ARTERIAL STIFFNESS IS ASSOCIATED WITH HYPERTENSION IN DIFFERENT POPULATIONS
   As arterial pressure rises, arterial compliance decreases. Debated is whether reductions in arterial compliance are transient (i.e., arteries return to normal levels as blood pressure normalizes) or irreversible. There is considerable evidence to suggest that sustained elevations in blood pressure accelerate atherosclerosis, arterial smooth muscle hyperplasia and hypertrophy, and collagen synthesis, thereby decreasing arterial compliance (perhaps irreversibly). We have been involved in two studies that support the role that arterial stiffening precedes the development of hypertension.

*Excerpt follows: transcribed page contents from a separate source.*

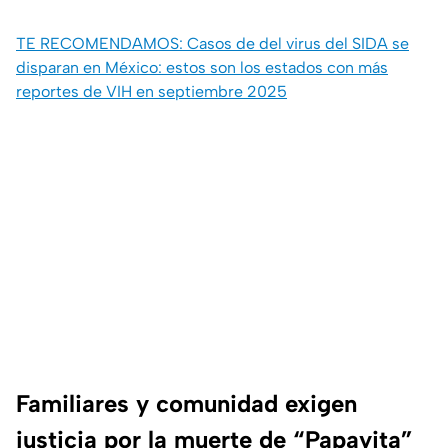
TE RECOMENDAMOS: Casos de del virus del SIDA se
disparan en México: estos son los estados con más
reportes de VIH en septiembre 2025
Familiares y comunidad exigen
justicia por la muerte de “Papayita”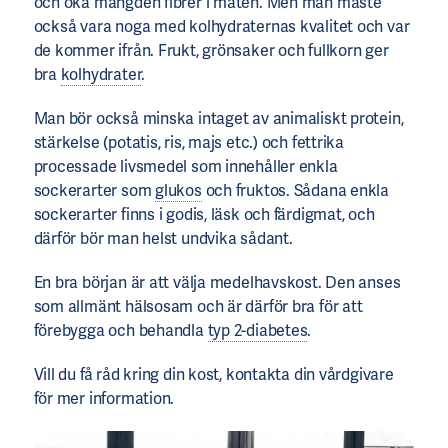
och öka mängden fibrer i maten. Men man måste
också vara noga med kolhydraternas kvalitet och var
de kommer ifrån. Frukt, grönsaker och fullkorn ger
bra
kolhydrater
.
Man bör också minska intaget av animaliskt protein,
stärkelse (potatis, ris, majs etc.) och fettrika
processade livsmedel som innehåller enkla
sockerarter som
glukos
och fruktos. Sådana enkla
sockerarter finns i godis, läsk och färdigmat, och
därför bör man helst undvika sådant.
En bra början är att välja medelhavskost. Den anses
som allmänt hälsosam och är därför bra för att
förebygga och behandla
typ 2-diabetes
.
Vill du få råd kring din kost, kontakta din vårdgivare
för mer information.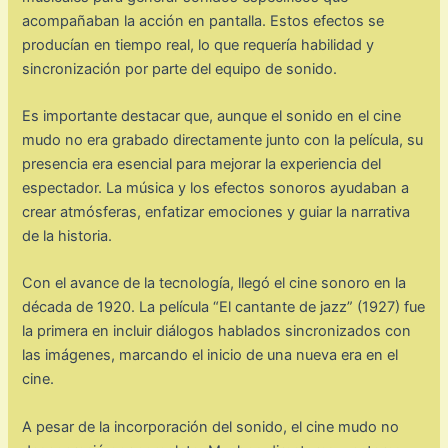
acompañaban la acción en pantalla. Estos efectos se
producían en tiempo real, lo que requería habilidad y
sincronización por parte del equipo de sonido.
Es importante destacar que, aunque el sonido en el cine
mudo no era grabado directamente junto con la película, su
presencia era esencial para mejorar la experiencia del
espectador. La música y los efectos sonoros ayudaban a
crear atmósferas, enfatizar emociones y guiar la narrativa
de la historia.
Con el avance de la tecnología, llegó el cine sonoro en la
década de 1920. La película “El cantante de jazz” (1927) fue
la primera en incluir diálogos hablados sincronizados con
las imágenes, marcando el inicio de una nueva era en el
cine.
A pesar de la incorporación del sonido, el cine mudo no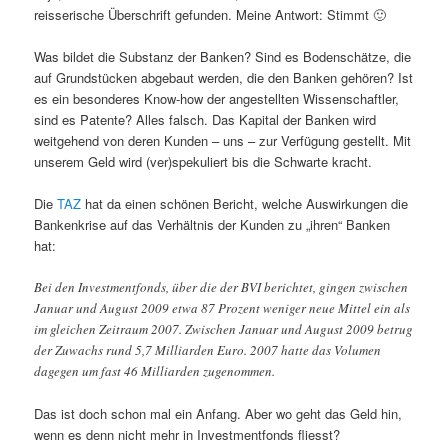
reisserische Überschrift gefunden. Meine Antwort: Stimmt 🙂
Was bildet die Substanz der Banken? Sind es Bodenschätze, die
auf Grundstücken abgebaut werden, die den Banken gehören? Ist
es ein besonderes Know-how der angestellten Wissenschaftler,
sind es Patente? Alles falsch. Das Kapital der Banken wird
weitgehend von deren Kunden – uns – zur Verfügung gestellt. Mit
unserem Geld wird (ver)spekuliert bis die Schwarte kracht.
Die
TAZ
hat da einen schönen Bericht, welche Auswirkungen die
Bankenkrise auf das Verhältnis der Kunden zu „ihren“ Banken
hat:
Bei den Investmentfonds, über die der BVI berichtet, gingen zwischen
Januar und August 2009 etwa 87 Prozent weniger neue Mittel ein als
im gleichen Zeitraum 2007. Zwischen Januar und August 2009 betrug
der Zuwachs rund 5,7 Milliarden Euro. 2007 hatte das Volumen
dagegen um fast 46 Milliarden zugenommen.
Das ist doch schon mal ein Anfang. Aber wo geht das Geld hin,
wenn es denn nicht mehr in Investmentfonds fliesst?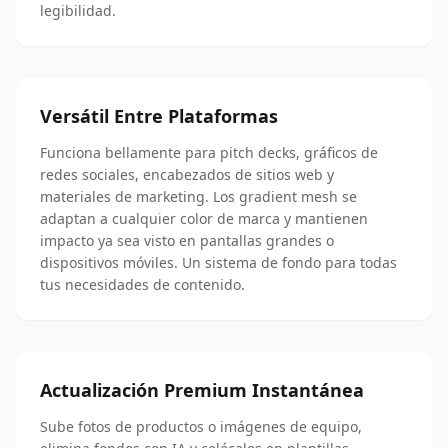
legibilidad.
Versátil Entre Plataformas
Funciona bellamente para pitch decks, gráficos de
redes sociales, encabezados de sitios web y
materiales de marketing. Los gradient mesh se
adaptan a cualquier color de marca y mantienen
impacto ya sea visto en pantallas grandes o
dispositivos móviles. Un sistema de fondo para todas
tus necesidades de contenido.
Actualización Premium Instantánea
Sube fotos de productos o imágenes de equipo,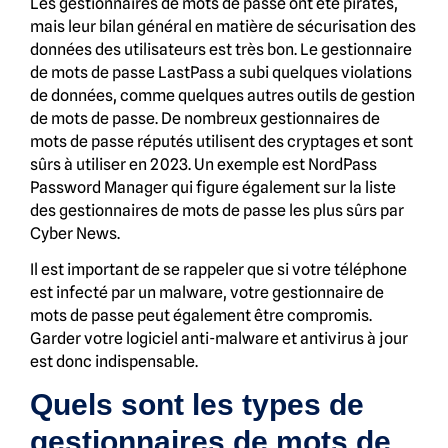
Les gestionnaires de mots de passe ont été piratés,
mais leur bilan général en matière de sécurisation des
données des utilisateurs est très bon. Le gestionnaire
de mots de passe LastPass a subi quelques violations
de données, comme quelques autres outils de gestion
de mots de passe. De nombreux gestionnaires de
mots de passe réputés utilisent des cryptages et sont
sûrs à utiliser en 2023. Un exemple est NordPass
Password Manager qui figure également sur la liste
des gestionnaires de mots de passe les plus sûrs par
Cyber News.
Il est important de se rappeler que si votre téléphone
est infecté par un malware, votre gestionnaire de
mots de passe peut également être compromis.
Garder votre logiciel anti-malware et antivirus à jour
est donc indispensable.
Quels sont les types de
gestionnaires de mots de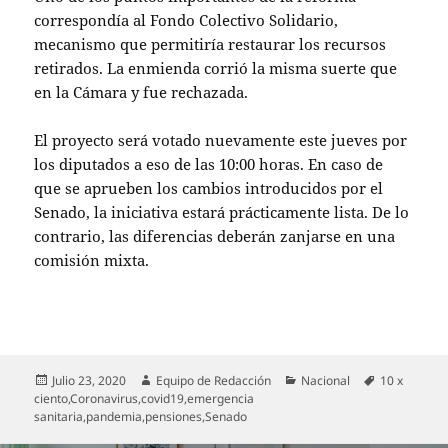
correspondía al Fondo Colectivo Solidario,
mecanismo que permitiría restaurar los recursos
retirados. La enmienda corrió la misma suerte que
en la Cámara y fue rechazada.
El proyecto será votado nuevamente este jueves por
los diputados a eso de las 10:00 horas. En caso de
que se aprueben los cambios introducidos por el
Senado, la iniciativa estará prácticamente lista. De lo
contrario, las diferencias deberán zanjarse en una
comisión mixta.
Publicado
Autor
Categorías
Etiquetas
Julio 23, 2020
Equipo de Redacción
Nacional
10 x
el
ciento
,
Coronavirus
,
covid19
,
emergencia
sanitaria
,
pandemia
,
pensiones
,
Senado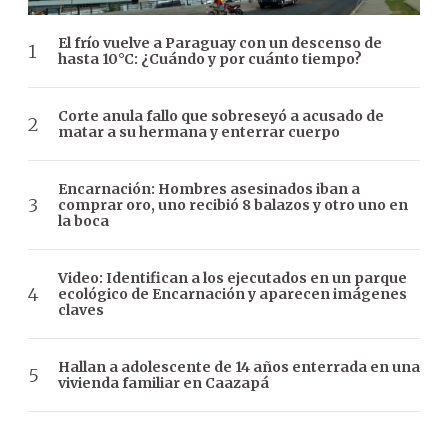
El frío vuelve a Paraguay con un descenso de
hasta 10°C: ¿Cuándo y por cuánto tiempo?
Corte anula fallo que sobreseyó a acusado de
matar a su hermana y enterrar cuerpo
Encarnación: Hombres asesinados iban a
comprar oro, uno recibió 8 balazos y otro uno en
la boca
Video: Identifican a los ejecutados en un parque
ecológico de Encarnación y aparecen imágenes
claves
Hallan a adolescente de 14 años enterrada en una
vivienda familiar en Caazapá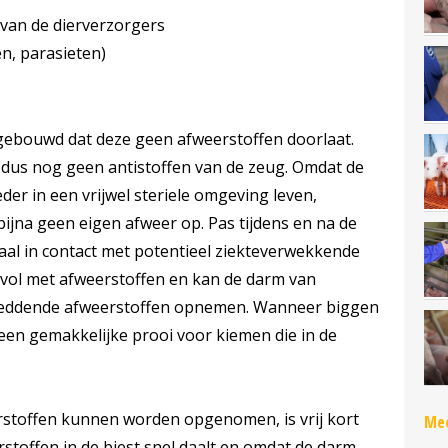
van de dierverzorgers
en, parasieten)
pgebouwd dat deze geen afweerstoffen doorlaat.
 dus nog geen antistoffen van de zeug. Omdat de
r in een vrijwel steriele omgeving leven,
ijna geen eigen afweer op. Pas tijdens en na de
l in contact met potentieel ziekteverwekkende
 vol met afweerstoffen en kan de darm van
reddende afweerstoffen opnemen. Wanneer biggen
e een gemakkelijke prooi voor kiemen die in de
stoffen kunnen worden opgenomen, is vrij kort
Mee
stoffen in de biest snel daalt en omdat de darm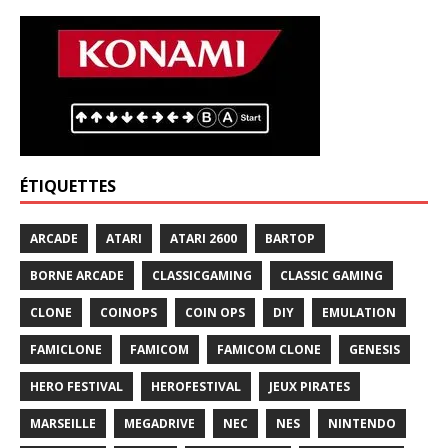
ÉTIQUETTES
ARCADE
ATARI
ATARI 2600
BARTOP
BORNE ARCADE
CLASSICGAMING
CLASSIC GAMING
CLONE
COINOPS
COIN OPS
DIY
EMULATION
FAMICLONE
FAMICOM
FAMICOM CLONE
GENESIS
HERO FESTIVAL
HEROFESTIVAL
JEUX PIRATES
MARSEILLE
MEGADRIVE
NEC
NES
NINTENDO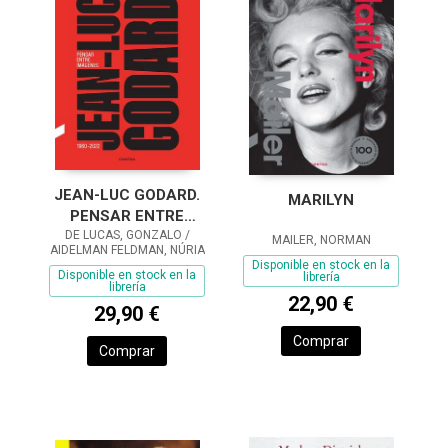
JEAN-LUC GODARD.
MARILYN
PENSAR ENTRE
DE LUCAS, GONZALO /
IMÁGENES
MAILER, NORMAN
AIDELMAN FELDMAN, NÚRIA
Disponible en stock en la
Disponible en stock en la
librería
librería
22,90 €
29,90 €
Comprar
Comprar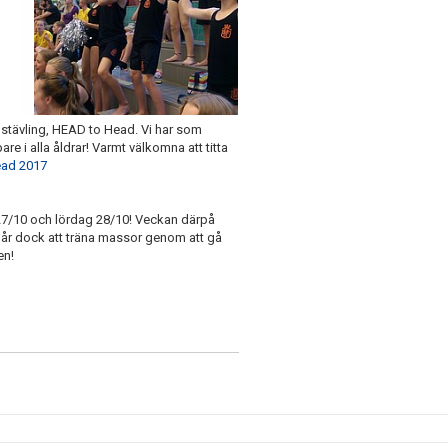
oppstävling, HEAD to Head. Vi har som
e i alla åldrar! Varmt välkomna att titta
ead 2017
e 27/10 och lördag 28/10! Veckan därpå
et går dock att träna massor genom att gå
ren!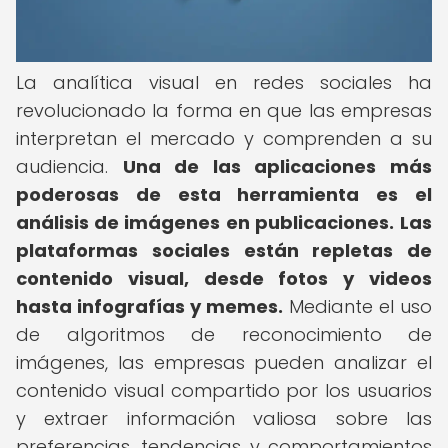
La analítica visual en redes sociales ha
revolucionado la forma en que las empresas
interpretan el mercado y comprenden a su
audiencia.
Una de las aplicaciones más
poderosas de esta herramienta es el
análisis de imágenes en publicaciones.
Las
plataformas sociales están repletas de
contenido visual, desde fotos y videos
hasta infografías y memes.
Mediante el uso
de algoritmos de reconocimiento de
imágenes, las empresas pueden analizar el
contenido visual compartido por los usuarios
y extraer información valiosa sobre las
preferencias, tendencias y comportamientos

The Minnesota Children's Blood Pressure Study
   This study was started in the 1977-78 school year with the blood pressure screening of 10,423 first through third grade children in the Minneapolis Public Schools. Following this screening, about 1,200 children were selected for long term evaluation because their blood pressure fell in the upper or lower fifth percentiles of the race-specific blood pressure distribution. An examination of 817 participants was conducted within two years of post high school. About five years after the post high school visit, 679 underwent reexamination between 1993 and 1995 (age 23.6+0.1 years), and a sample of 179 subjects was selected for measurement of pulse contour analysis (PCA). In PCA, the first measure represents large artery compliance (C1), estimated as the exponential decay of the waveform. The second (C2) represents the small artery compliance which determine peripheral wave reflections, measured as the diastolic fluctuation in the waveform that occur when wave reflections are superimposed on the basic shape of the waveform.

   We divided C1 (large artery compliance) and C2 (small artery compliance) into quartiles and evaluated the relation of systolic blood pressure to systolic blood pressure using analysis of covariance models adjusted for sex, height, weight, insulin, and HDL and LDL cholesterol,. The mean of C1 was 2.13 + 0.59 ml/mmHg (range 0.80 to 4.36 ml/mmHg) and the mean of C2 was 0.083 + 0.02 ml/mmHg (range 0.04 to 0.14 ml/mmHg). Adjusted C1 fell sharply and consistently across the systolic blood pressure (p<.001), indicating a strong inverse relationship between blood pressure and large artery compliance in young adults without hypertension. (Fig. 7)

Figure 7

   The relationship between adjusted C2 and systolic blood pressure was not as consistent, although it was statistically significant (p=0.02). C2 was highest in the lowest systolic blood pressure quartile compared to the other three. (Fig. 8)

Figure 8

   These results lend support to the hypothesis that abnormalities in arterial compliance contribute to the development of essential hypertension. Participants were measured at 23.6 years of age. While the large arteries may have undergone subtle atherosclerotic changes, the natural history of atherosclerosis suggests the absence of significant structural changes in the arteries of these young adults. Participants were not hypertensive, and the mean blood pressure was in the optimal blood pressure range (124.9/66.7 mmHg). Therefore, this inverse relationship between blood pressure and arterial compliance was detected prior to the onset of clinically apparent essential hypertension.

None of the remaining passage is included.